Case of the Day – Wednesday, January 4, 2017

ARTIFICIAL DISTINCTIONS

rottentree140408When a tragedy occurs, it’s all too common to look for someone to pay for it. In today’s case, a young man, was left a quadriplegic when a healthy-looking tree standing along side a public highway fell without warning and struck his car. The trial judge was obviously moved by the sad story, and felt it his duty to open the state’s wallet.

The trial judge denied the Louisiana Department of Transportation and Development a free pass. The judge recognized that a prior holding relieved the state from the duty to inspect all sides of a tree. But he reasoned that the rule had been adopted in a case where a construction crew’s negligence had weakened the tree on the side away from the road. The trial court here reasoned that this case was different: it was natural rot, and natural rot did require DOTD to inspect all sides of a tree.

Truly a distinction without a difference! Step back and consider the implications of this holding. Besides the fact that why the tree was weakened is really not relevant to the danger it poses, the trial court’s ruling would mandate incredibly costly and time-consuming inspections. A state — even Louisiana — has a lot of highways to inspect. In Louisiana’s case, it amounts to nearly 17,000 miles of road, and a lot of trees. The costs to the taxpayers of a tree-by-tree inspection would be staggering.

A perfect illustration of a distinction without a difference.

A perfect illustration of a distinction without a difference …

The Court of Appeals made short work of the trial judge’s higher “duty.” It held that the law was clear. Where the tree appears healthy — like the one that fell on the victim — the state’s duty could be discharged in a drive-by inspection. No matter why the tree was rotten.

Walker v. State, Dept. of Transp. and Development, 976 So.2d 806 (La.App. 2 Cir., 2008). Nathaniel Walker was a passenger in a vehicle being driven by Dannie Evans on Louisiana Highway 71, when a large oak tree fell on the car. Nathaniel was left a quadriplegic, albeit one with a good lawyer. He sued Dannie, Allstate Insurance and the State of Louisiana Department of Transportation and Development.

Among other things, Walker alleged the oak tree that fell on the vehicle was on the highway right-of-way in violation of highway safety regulations, that DOTD had prior knowledge that the tree needed to be removed and that DOTD failed to inspect the right of way. DOTD moved for summary judgment, arguing that Nathaniel couldn’t any facts in support of his allegation that DOTD had prior knowledge that the tree needed to be removed. DOTD supported this claim with an affidavit from one of its maintenance superintendents who had conducted an inspection of the area in question two weeks before the mishap. The state agency argued that under the law, it owed no duty to motorists traveling on state highways to check for damage on all sides of trees that abut state roadways. The trial court denied summary judgment to DOTD, because the damage to the tree in this case was a result of natural rot as opposed to third-party operated construction equipment. The trial court stated that despite the holding in a prior case –Caskey v. Merrick Const. Co. – the distinction as to how the tree was injured imposed a greater duty to inspect on DOTD.

DOTD appealed.

Held: DOTD won, and Walker’s case was dismissed. The appellate court said in order to recover damages from DOTD, Walker had to prove that the state had ownership or control of the tree which caused the damage; the tree was defective (that is, it created an unreasonable risk of harm); the state had actual or constructive knowledge of the defect and failed to take remedial procedures within a reasonable amount of time; and the state’s failings led to the injurie Walker suffered.

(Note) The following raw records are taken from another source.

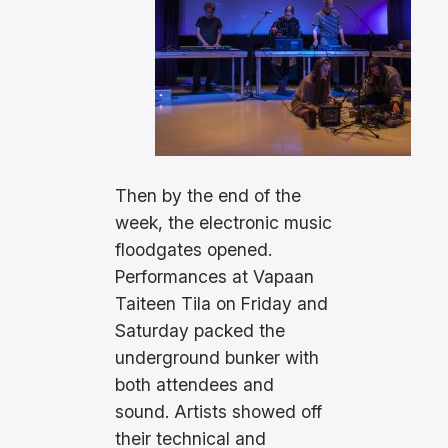
Then by the end of the
week, the electronic music
floodgates opened.
Performances at Vapaan
Taiteen Tila on Friday and
Saturday packed the
underground bunker with
both attendees and
sound. Artists showed off
their technical and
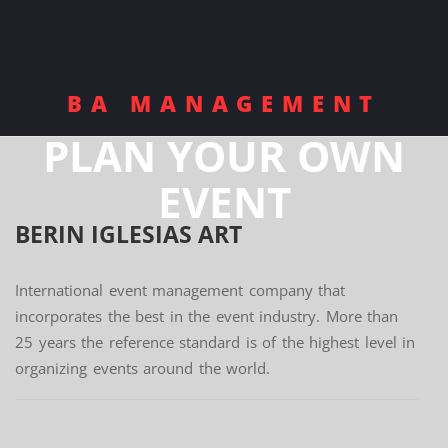
BA MANAGEMENT
PLAN YOUR OWN
EVENT
BERIN IGLESIAS
ART
International event management company that
incorporates the best in the event industry. More than
25 years the reference standard is of the highest level in
organizing events around the world.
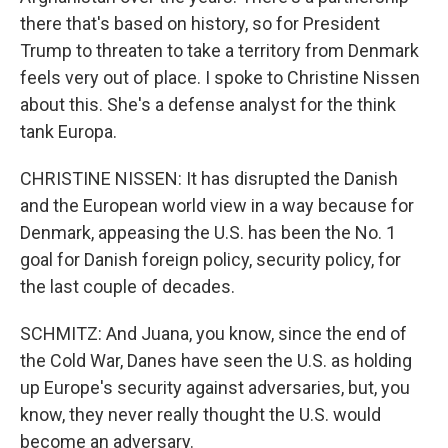
there that's based on history, so for President
Trump to threaten to take a territory from Denmark
feels very out of place. I spoke to Christine Nissen
about this. She's a defense analyst for the think
tank Europa.
CHRISTINE NISSEN: It has disrupted the Danish
and the European world view in a way because for
Denmark, appeasing the U.S. has been the No. 1
goal for Danish foreign policy, security policy, for
the last couple of decades.
SCHMITZ: And Juana, you know, since the end of
the Cold War, Danes have seen the U.S. as holding
up Europe's security against adversaries, but, you
know, they never really thought the U.S. would
become an adversary.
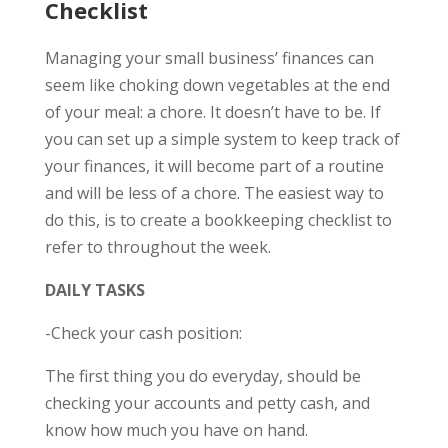
Checklist
Managing your small business’ finances can
seem like choking down vegetables at the end
of your meal: a chore. It doesn’t have to be. If
you can set up a simple system to keep track of
your finances, it will become part of a routine
and will be less of a chore. The easiest way to
do this, is to create a bookkeeping checklist to
refer to throughout the week.
DAILY TASKS
-Check your cash position:
The first thing you do everyday, should be
checking your accounts and petty cash, and
know how much you have on hand.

Now this is a distinction without a difference ...

… as is this.

No one contested that DOTD had control over the rotten oak tree, that the rotten oak tree was defective, and that the rotten oak tree caused Walker’s injuries. Instead, the Court held, the primary issue was whether DOTD had actual or constructive knowledge that the tree was rotten. The condition that caused the oak tree in question to fall was visible only on the back side of the tree, out of sight of DOTD inspectors who passed by on the road. There was no genuine issue as to the location of the rotten area in question, or whether the rotten area in question was observable from the roadway. Additionally, the photographs taken at the accident scene reveal that the oak tree was otherwise healthy, containing a full canopy of green leaves.

The Court said that DOTD’s duty to protect against the risk of a tree falling onto a highway required it to inspect for dead trees and remove them within a reasonable time. The state was not required, however, to inspect every tree that conceivably could fall on the road or to remove trees simply because they had the potential to fall onto the road.

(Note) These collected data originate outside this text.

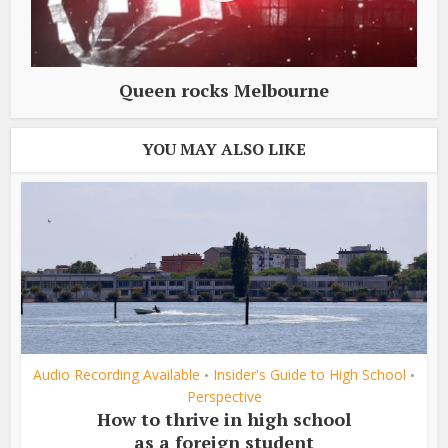
Queen rocks Melbourne
YOU MAY ALSO LIKE
Audio Recording Available
Insider's Guide to High School
•
•
Perspective
How to thrive in high school
as a foreign student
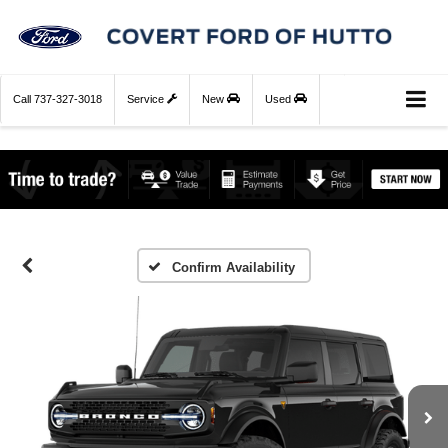
Call
737-327-3018
Service
New
Used
Confirm Availability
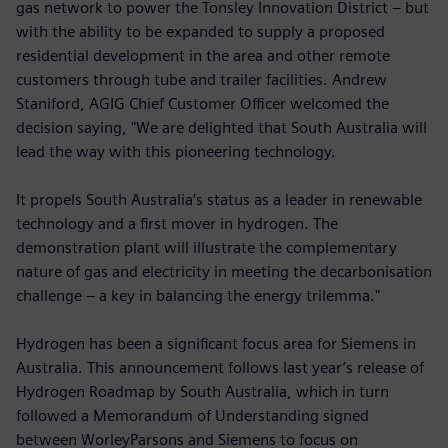
gas network to power the Tonsley Innovation District – but
with the ability to be expanded to supply a proposed
residential development in the area and other remote
customers through tube and trailer facilities. Andrew
Staniford, AGIG Chief Customer Officer welcomed the
decision saying, "We are delighted that South Australia will
lead the way with this pioneering technology.
It propels South Australia’s status as a leader in renewable
technology and a first mover in hydrogen. The
demonstration plant will illustrate the complementary
nature of gas and electricity in meeting the decarbonisation
challenge – a key in balancing the energy trilemma."
Hydrogen has been a significant focus area for Siemens in
Australia. This announcement follows last year’s release of
Hydrogen Roadmap by South Australia, which in turn
followed a Memorandum of Understanding signed
between WorleyParsons and Siemens to focus on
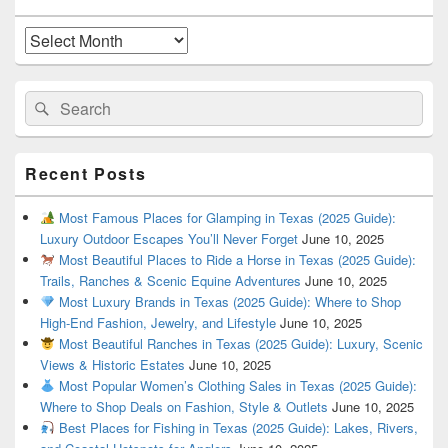
Widget
Area
Archives
Search
Search
for:
Recent Posts
Most Famous Places for Glamping in Texas (2025 Guide):
Luxury Outdoor Escapes You’ll Never Forget
June 10, 2025
Most Beautiful Places to Ride a Horse in Texas (2025 Guide):
Trails, Ranches & Scenic Equine Adventures
June 10, 2025
Most Luxury Brands in Texas (2025 Guide): Where to Shop
High-End Fashion, Jewelry, and Lifestyle
June 10, 2025
Most Beautiful Ranches in Texas (2025 Guide): Luxury, Scenic
Views & Historic Estates
June 10, 2025
Most Popular Women’s Clothing Sales in Texas (2025 Guide):
Where to Shop Deals on Fashion, Style & Outlets
June 10, 2025
Best Places for Fishing in Texas (2025 Guide): Lakes, Rivers,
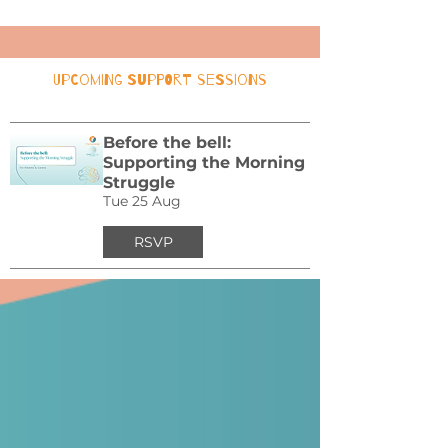
Upcoming Support Sessions
Before the bell:
Supporting the Morning
Struggle
Tue 25 Aug
RSVP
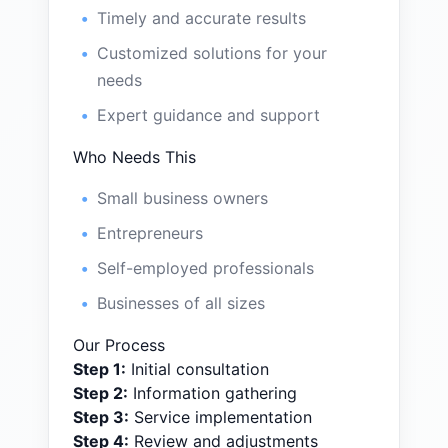
Timely and accurate results
Customized solutions for your
needs
Expert guidance and support
Who Needs This
Small business owners
Entrepreneurs
Self-employed professionals
Businesses of all sizes
Our Process
Step
1
:
Initial consultation
Step
2
:
Information gathering
Step
3
:
Service implementation
Step
4
:
Review and adjustments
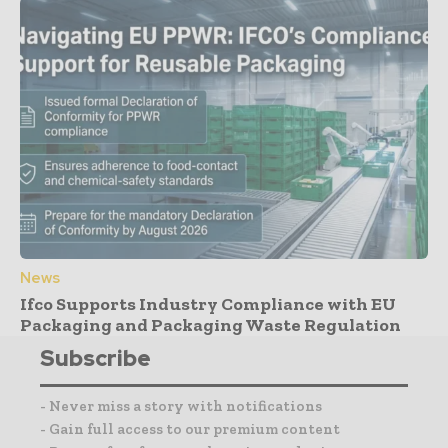
News
Ifco Supports Industry Compliance with EU
Packaging and Packaging Waste Regulation
Subscribe
- Never miss a story with notifications
- Gain full access to our premium content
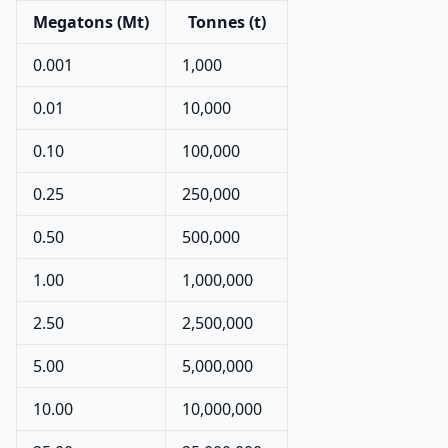
Megatons (Mt)
Tonnes (t)
0.001
1,000
0.01
10,000
0.10
100,000
0.25
250,000
0.50
500,000
1.00
1,000,000
2.50
2,500,000
5.00
5,000,000
10.00
10,000,000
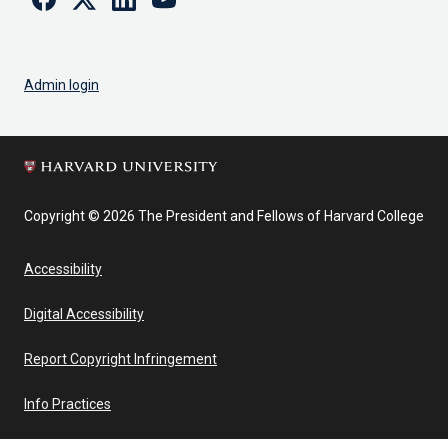
Admin login
Copyright © 2026 The President and Fellows of Harvard College
Accessibility
Digital Accessibility
Report Copyright Infringement
Info Practices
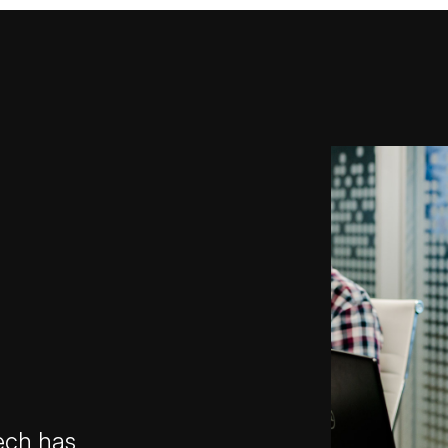
ech has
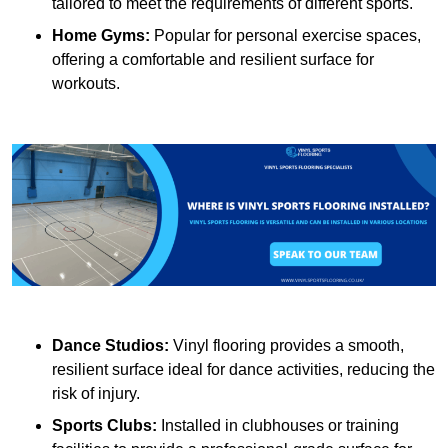
tailored to meet the requirements of different sports.
Home Gyms:
Popular for personal exercise spaces,
offering a comfortable and resilient surface for
workouts.
Dance Studios:
Vinyl flooring provides a smooth,
resilient surface ideal for dance activities, reducing the
risk of injury.
Sports Clubs:
Installed in clubhouses or training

In Caskey, the court held that DOTD inspectors had no duty to walk around all sides of the tree and check for damage, particularly when the tree is otherwise green and healthy. The trial court in this case imposed a greater duty on the state than the law required. The Court of Appeals ruled that the trial court’s incorrect determination – that a different duty exists when the defect results from natural causes as opposed to artificial causes – was a contradiction of the law, a distinction without a legal difference.